◆ TASK DESCRIPTION
Please copy each line in the records below that contains the string "down".

◆ RECORD EXTRACTS
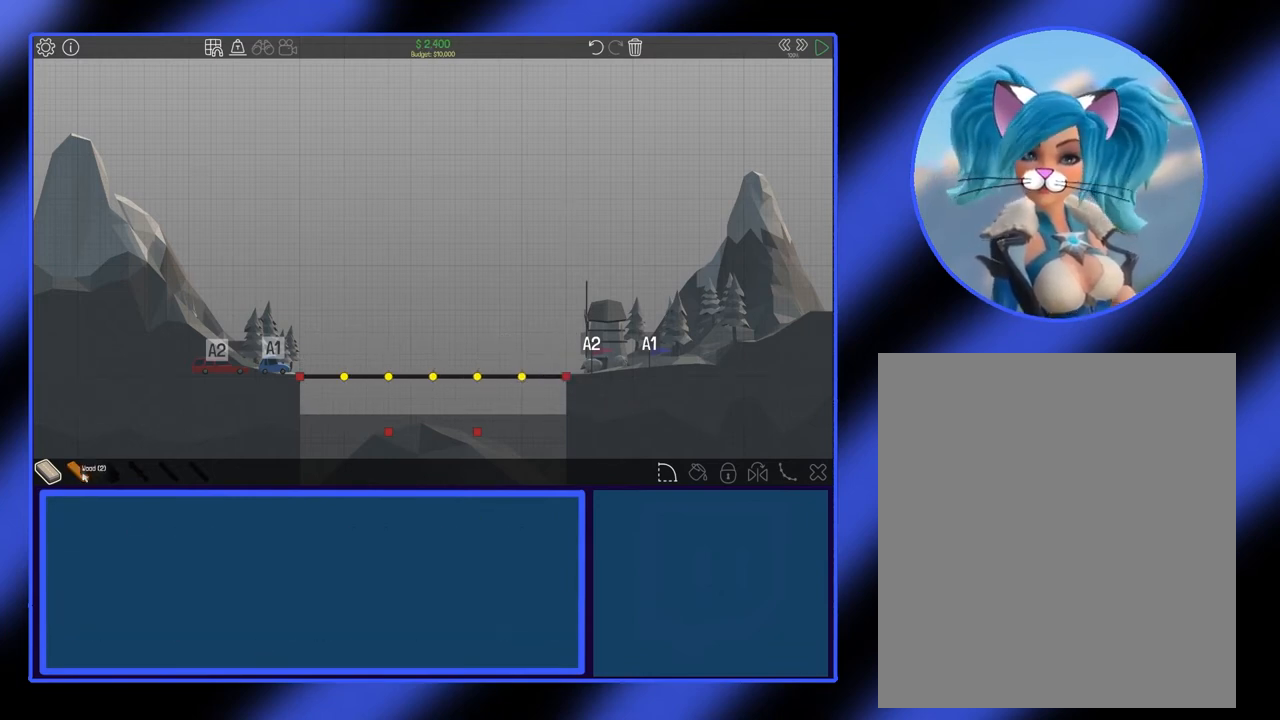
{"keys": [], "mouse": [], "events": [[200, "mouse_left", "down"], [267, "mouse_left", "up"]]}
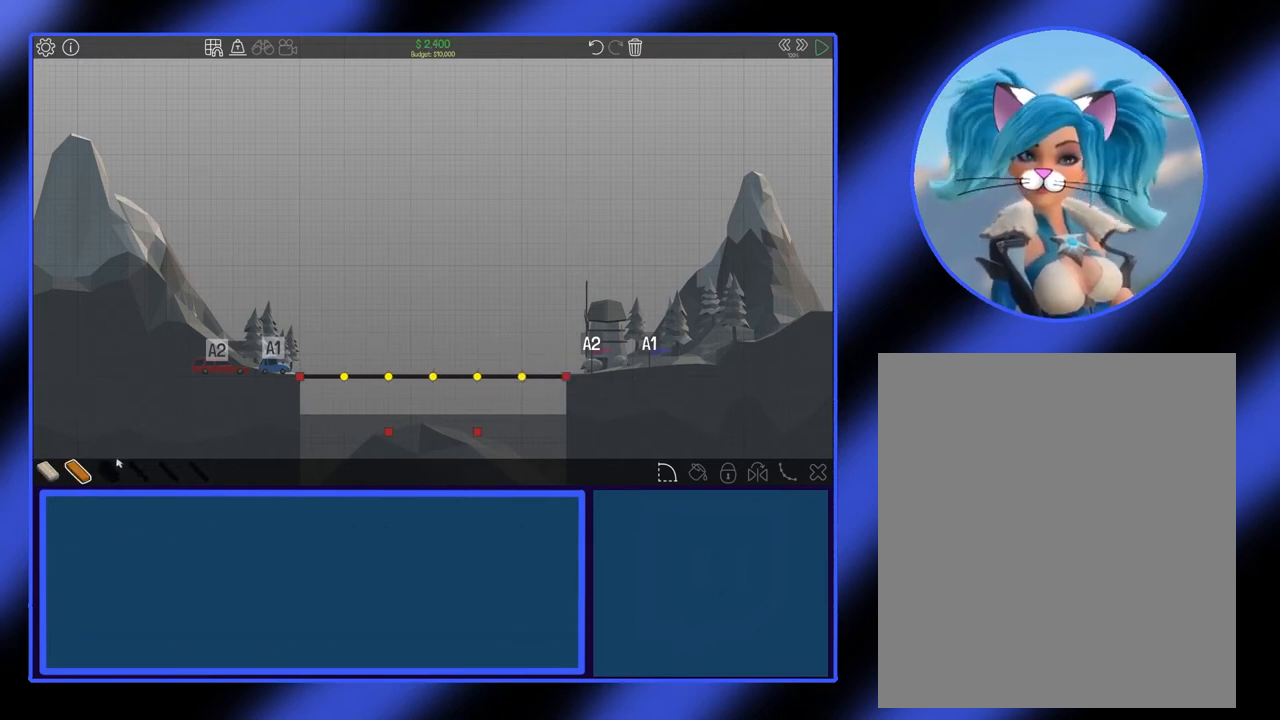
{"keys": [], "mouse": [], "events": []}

* * *

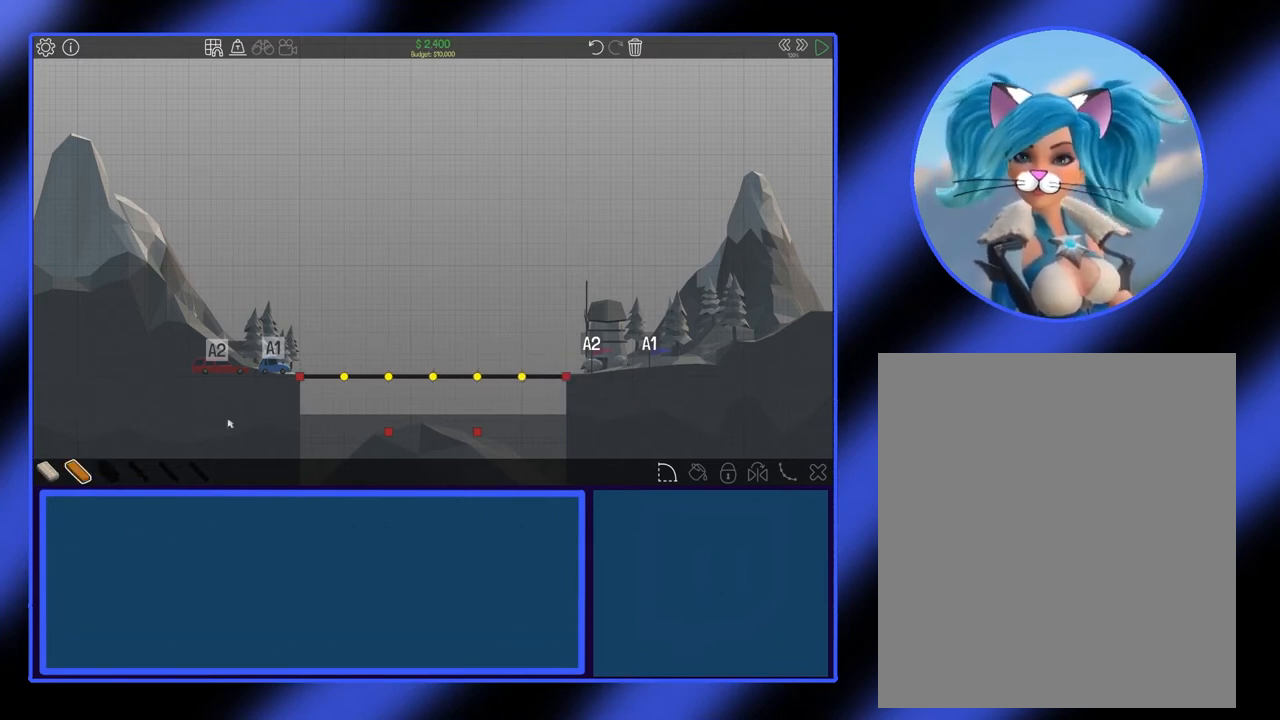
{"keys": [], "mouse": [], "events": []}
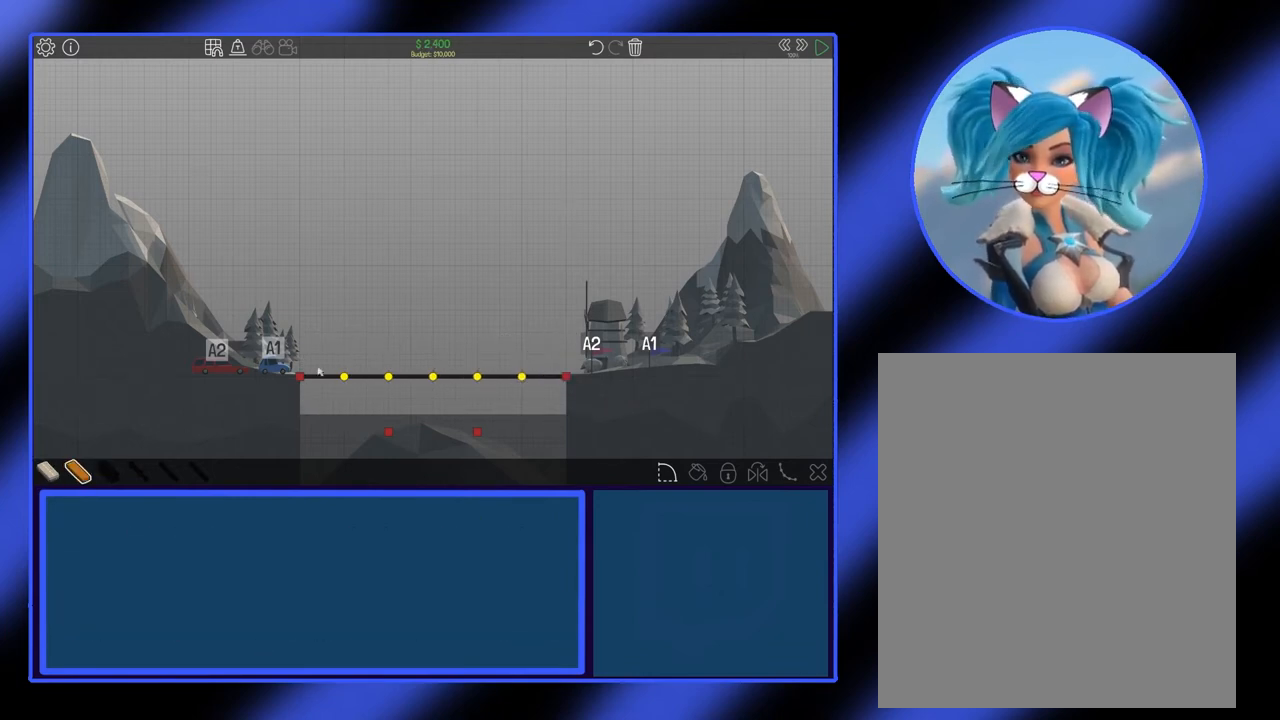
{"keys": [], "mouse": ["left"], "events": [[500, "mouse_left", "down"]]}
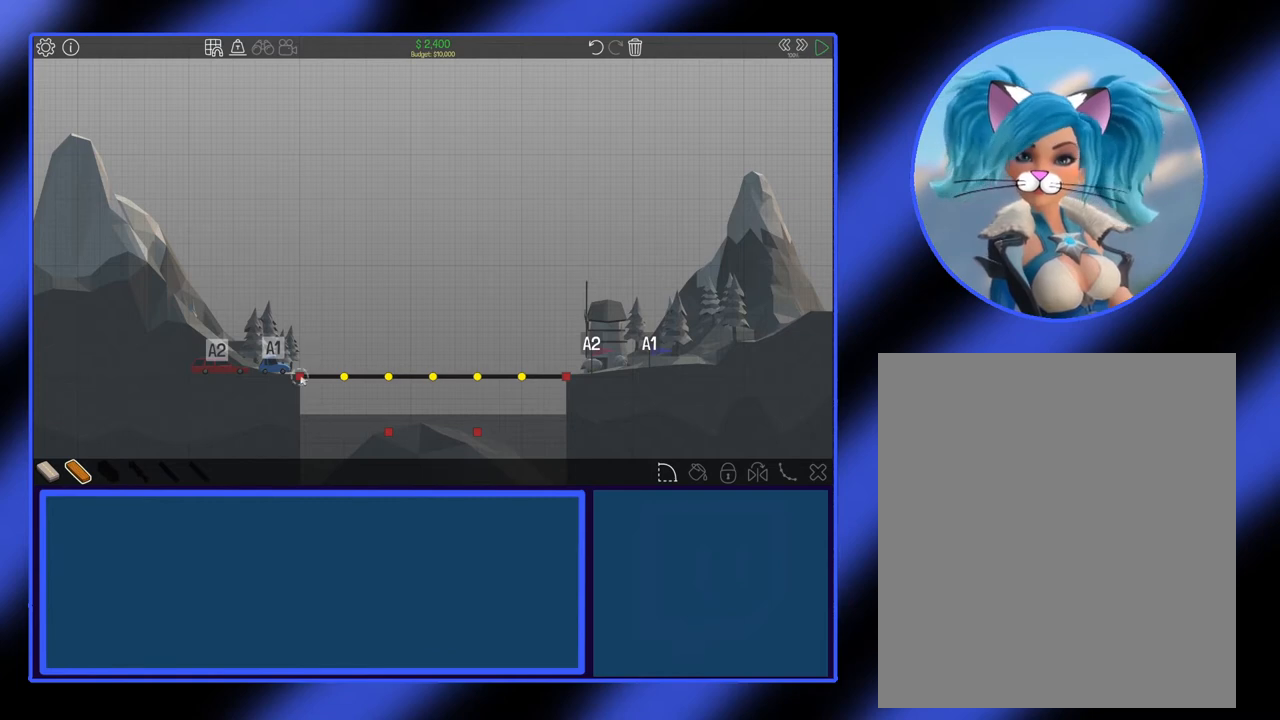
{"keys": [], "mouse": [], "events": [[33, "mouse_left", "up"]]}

◆ RESULT OF THIS TASK
{"keys": [], "mouse": [], "events": [[200, "mouse_left", "down"], [267, "mouse_left", "up"]]}
{"keys": [], "mouse": ["left"], "events": [[500, "mouse_left", "down"]]}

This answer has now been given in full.